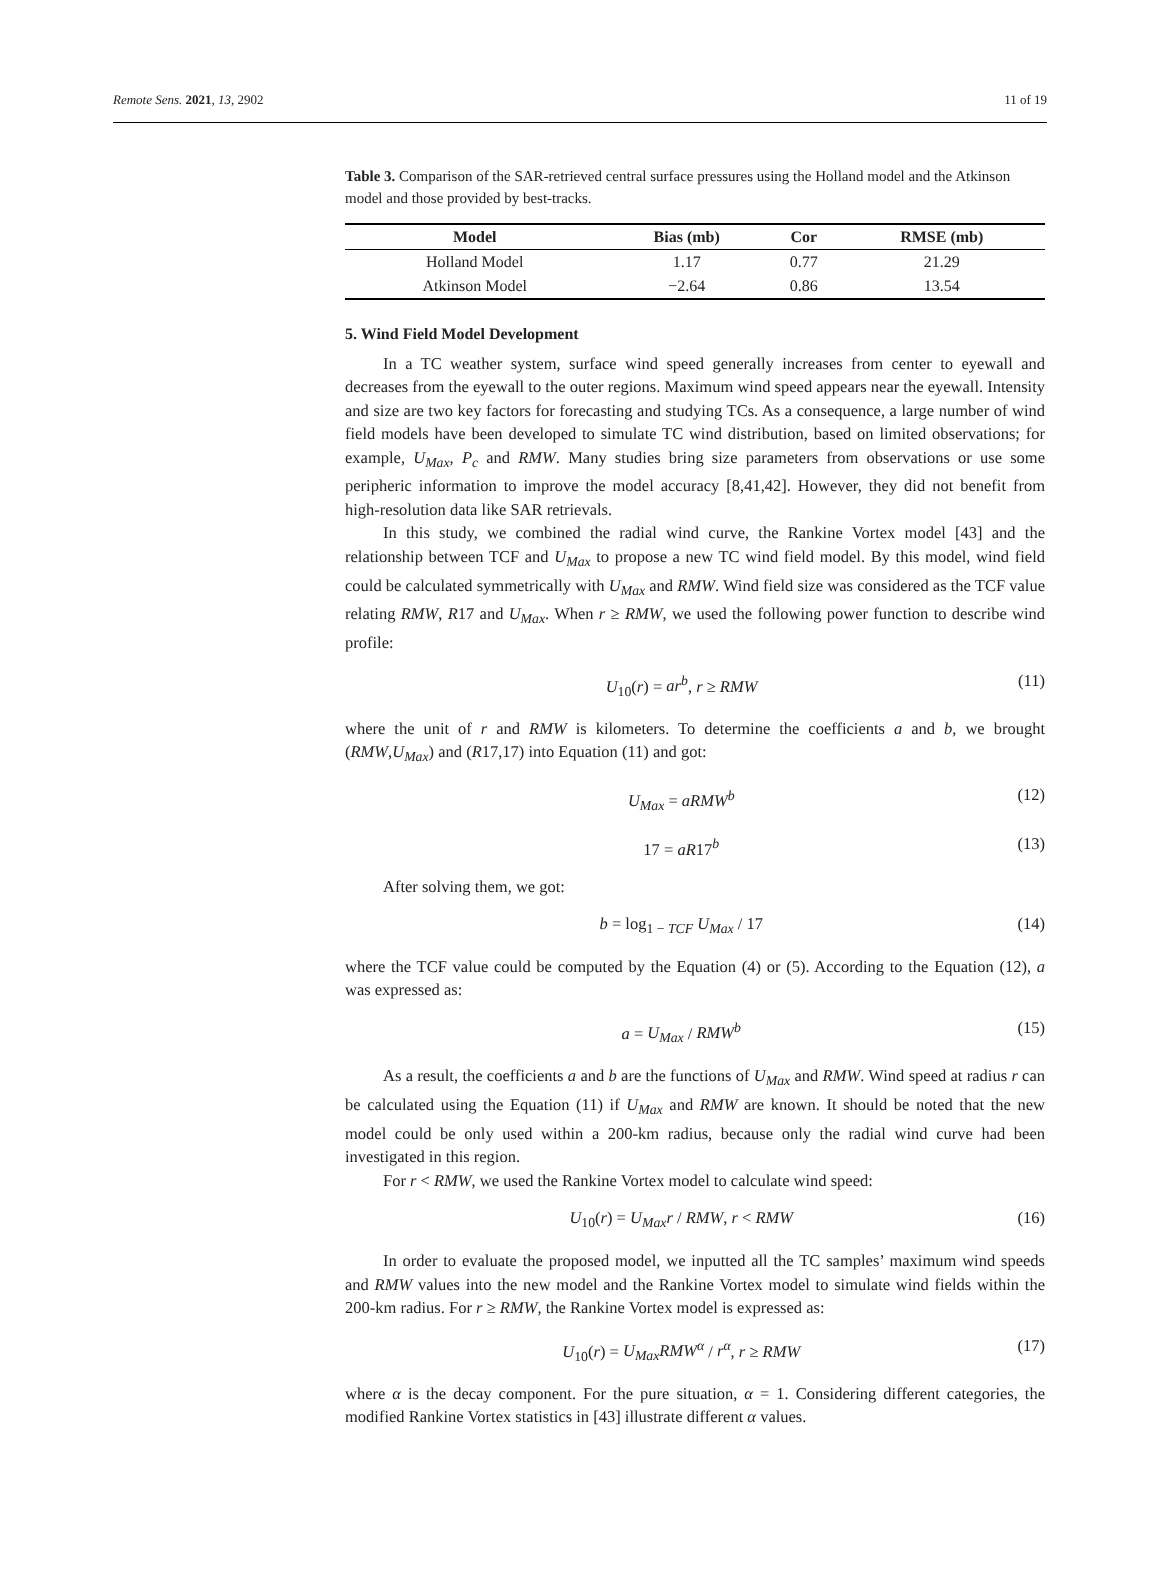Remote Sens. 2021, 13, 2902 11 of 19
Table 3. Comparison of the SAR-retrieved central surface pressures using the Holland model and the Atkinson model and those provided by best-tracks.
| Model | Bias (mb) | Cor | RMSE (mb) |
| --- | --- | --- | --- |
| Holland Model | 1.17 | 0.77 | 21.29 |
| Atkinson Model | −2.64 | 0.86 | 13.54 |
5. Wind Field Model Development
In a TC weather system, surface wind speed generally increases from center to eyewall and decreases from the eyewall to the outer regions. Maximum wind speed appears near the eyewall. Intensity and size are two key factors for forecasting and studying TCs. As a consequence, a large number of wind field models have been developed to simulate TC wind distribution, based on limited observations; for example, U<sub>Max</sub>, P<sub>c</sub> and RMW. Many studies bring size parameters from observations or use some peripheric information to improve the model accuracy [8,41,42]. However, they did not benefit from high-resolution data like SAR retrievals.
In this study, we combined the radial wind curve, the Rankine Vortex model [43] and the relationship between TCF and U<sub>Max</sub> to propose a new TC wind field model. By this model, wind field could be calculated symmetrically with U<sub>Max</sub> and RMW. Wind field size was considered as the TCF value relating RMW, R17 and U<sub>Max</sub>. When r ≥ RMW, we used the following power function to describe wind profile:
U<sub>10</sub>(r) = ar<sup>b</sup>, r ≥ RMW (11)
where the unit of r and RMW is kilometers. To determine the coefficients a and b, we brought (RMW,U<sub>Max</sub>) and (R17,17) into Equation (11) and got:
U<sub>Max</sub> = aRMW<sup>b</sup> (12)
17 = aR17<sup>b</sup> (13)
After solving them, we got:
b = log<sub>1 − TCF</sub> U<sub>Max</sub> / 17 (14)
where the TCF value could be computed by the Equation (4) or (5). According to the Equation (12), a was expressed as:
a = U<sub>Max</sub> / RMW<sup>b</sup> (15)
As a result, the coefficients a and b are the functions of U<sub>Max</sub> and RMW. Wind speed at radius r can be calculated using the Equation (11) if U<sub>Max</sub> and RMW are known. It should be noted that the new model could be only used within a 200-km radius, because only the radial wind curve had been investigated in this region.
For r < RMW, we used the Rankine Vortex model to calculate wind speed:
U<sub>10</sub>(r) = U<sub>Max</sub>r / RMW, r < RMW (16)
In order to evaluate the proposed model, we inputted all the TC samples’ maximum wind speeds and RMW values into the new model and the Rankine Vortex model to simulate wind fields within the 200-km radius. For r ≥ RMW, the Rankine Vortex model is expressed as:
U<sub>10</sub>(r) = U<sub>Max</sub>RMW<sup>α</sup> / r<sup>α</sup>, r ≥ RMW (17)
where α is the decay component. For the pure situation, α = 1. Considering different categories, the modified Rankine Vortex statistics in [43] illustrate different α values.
====
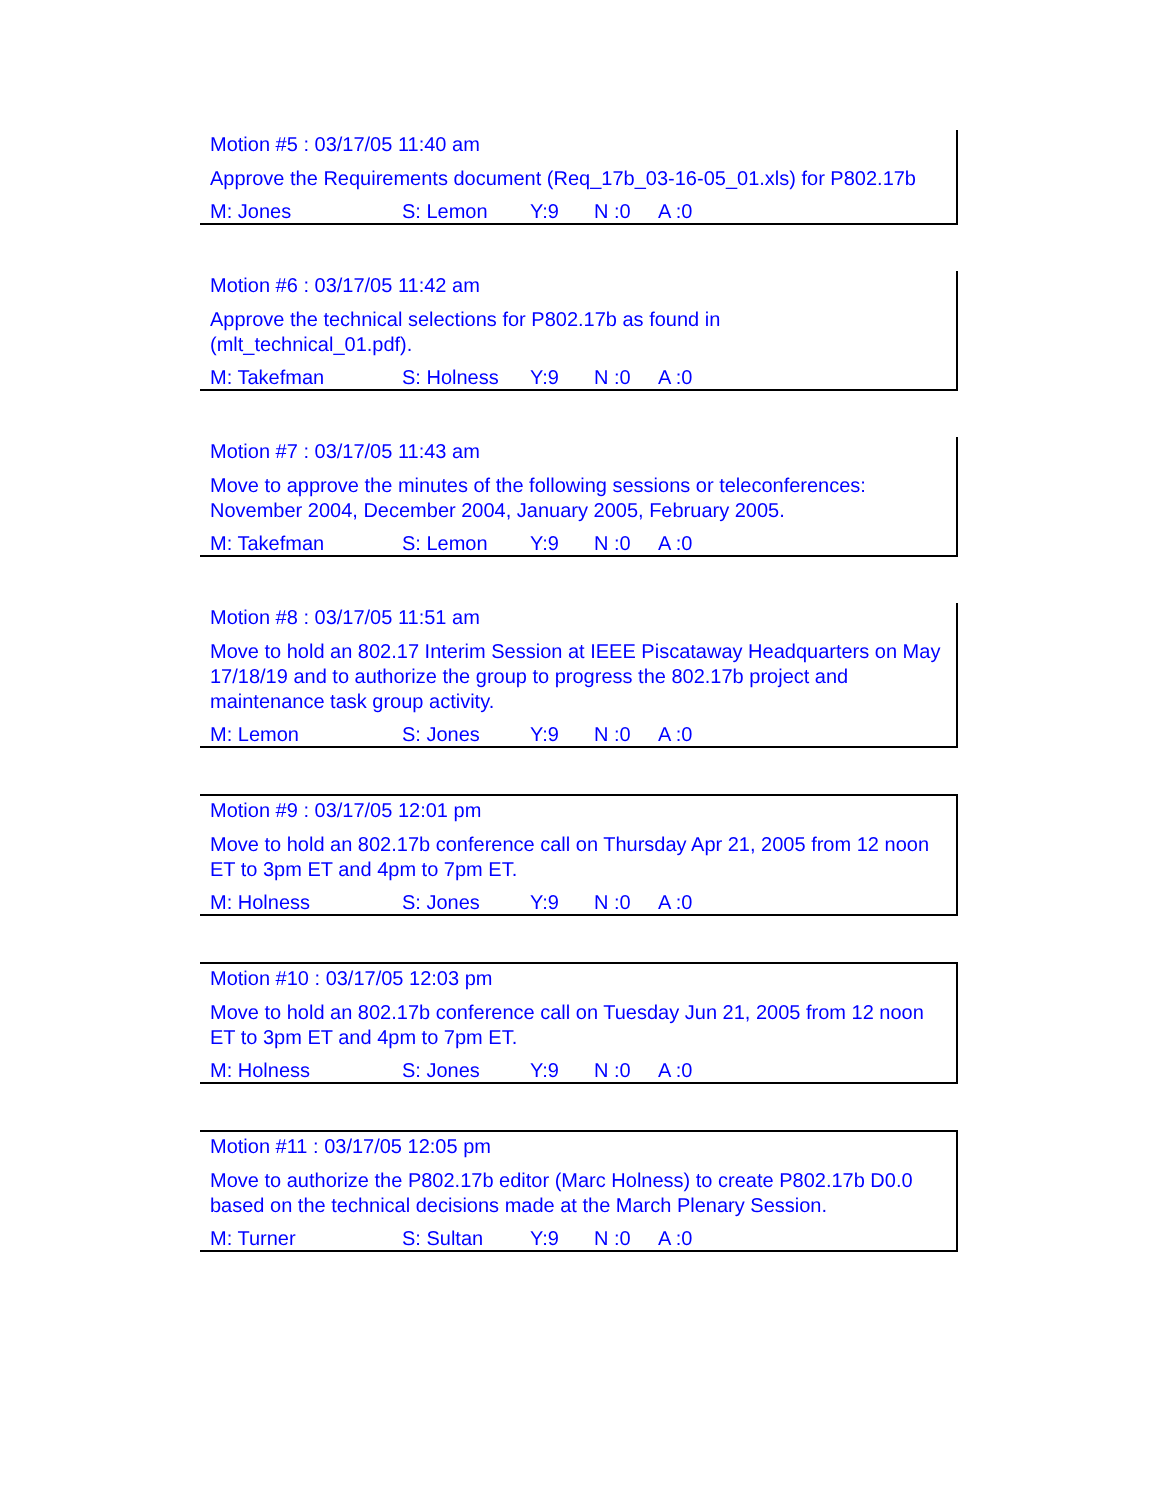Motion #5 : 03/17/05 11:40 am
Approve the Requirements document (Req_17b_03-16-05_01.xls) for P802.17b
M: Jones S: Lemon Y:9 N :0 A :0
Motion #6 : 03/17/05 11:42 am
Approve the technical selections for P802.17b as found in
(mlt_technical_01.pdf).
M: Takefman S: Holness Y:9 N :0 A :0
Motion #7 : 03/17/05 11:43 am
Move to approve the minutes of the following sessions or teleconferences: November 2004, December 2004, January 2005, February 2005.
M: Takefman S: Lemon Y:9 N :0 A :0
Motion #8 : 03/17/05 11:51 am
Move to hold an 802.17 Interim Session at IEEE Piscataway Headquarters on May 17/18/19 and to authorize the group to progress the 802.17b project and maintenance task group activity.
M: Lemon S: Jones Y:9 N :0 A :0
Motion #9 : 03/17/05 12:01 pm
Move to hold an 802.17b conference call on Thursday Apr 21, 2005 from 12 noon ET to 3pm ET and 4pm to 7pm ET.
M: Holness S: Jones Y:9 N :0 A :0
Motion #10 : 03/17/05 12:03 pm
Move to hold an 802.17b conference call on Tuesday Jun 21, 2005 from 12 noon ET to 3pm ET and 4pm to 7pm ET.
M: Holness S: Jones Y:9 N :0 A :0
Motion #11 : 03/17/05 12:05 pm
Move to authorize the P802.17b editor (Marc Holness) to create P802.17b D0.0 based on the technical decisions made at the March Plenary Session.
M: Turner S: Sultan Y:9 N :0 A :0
====
# [Task description]
Starting at the line that has "After solving them, we" in the records above, restate word for word every line until the one that has "where α is the", and include that one as well.

# [Written answer]
After solving them, we got:
b = log<sub>1 − TCF</sub> U<sub>Max</sub> / 17 (14)
where the TCF value could be computed by the Equation (4) or (5). According to the Equation (12), a was expressed as:
a = U<sub>Max</sub> / RMW<sup>b</sup> (15)
As a result, the coefficients a and b are the functions of U<sub>Max</sub> and RMW. Wind speed at radius r can be calculated using the Equation (11) if U<sub>Max</sub> and RMW are known. It should be noted that the new model could be only used within a 200-km radius, because only the radial wind curve had been investigated in this region.
For r < RMW, we used the Rankine Vortex model to calculate wind speed:
U<sub>10</sub>(r) = U<sub>Max</sub>r / RMW, r < RMW (16)
In order to evaluate the proposed model, we inputted all the TC samples’ maximum wind speeds and RMW values into the new model and the Rankine Vortex model to simulate wind fields within the 200-km radius. For r ≥ RMW, the Rankine Vortex model is expressed as:
U<sub>10</sub>(r) = U<sub>Max</sub>RMW<sup>α</sup> / r<sup>α</sup>, r ≥ RMW (17)
where α is the decay component. For the pure situation, α = 1. Considering different categories, the modified Rankine Vortex statistics in [43] illustrate different α values.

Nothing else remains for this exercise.